- [ACTIVITY]: The keyword generation text below calls the keyword generation process 200 "self-configuring." In one to three sentences, explain why, using the reason the text gives.

- [PAGE TEXT]:
When no chunks remain to be processed, the keyword generation process 200 can 
inspect the counters for each word or phrase in the keyword list 160. A select number 
of words or phrases in the keyword list 160 having the highest counter values can be 
chosen as the keywords 170 for the content 110. Importantly, the skilled artisan will 
recognize the substantial and inherent advantages of the system illustrated in Figure 1 . 
Most notably, the foregoing system operates automatically and autonomously upon 
content 1 10 to produce the keywords 170. No manual intervention will be required. 
Also, the keyword generation process 200 can be self-configuring in that words and 
phrases can be added to the dictionary 150 when considered notable within the content 
110 itself.

- [DATASET CONTENT]:

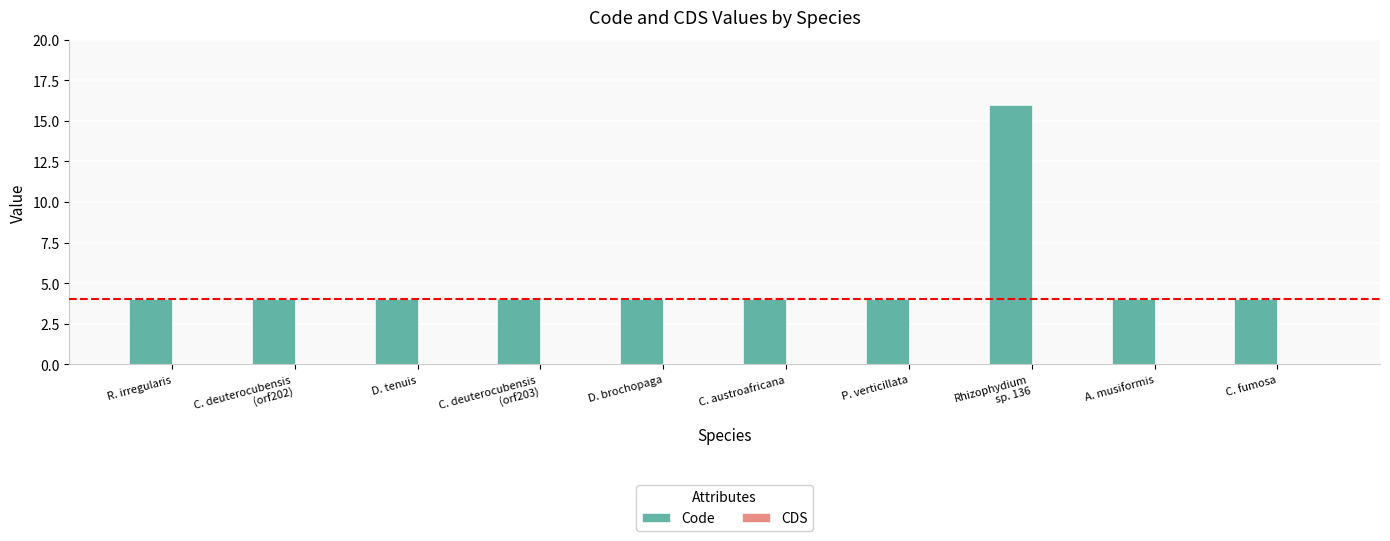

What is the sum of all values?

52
* * *
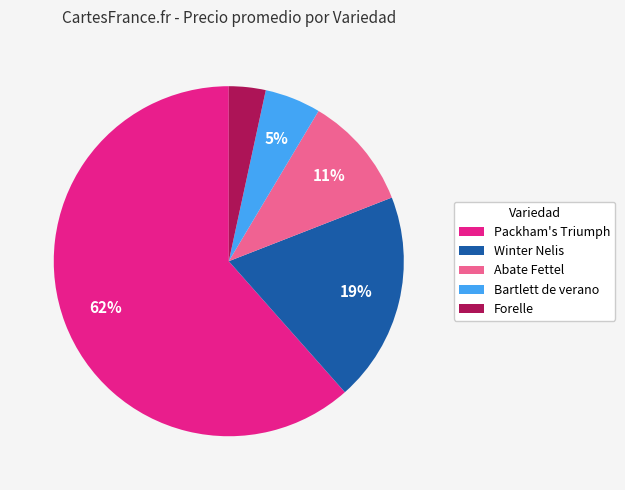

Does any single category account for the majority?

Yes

- [EXERCISE ANSWER]: The process is self-configuring because words and phrases can be added to the dictionary 150 when they are considered notable within the content 110 itself.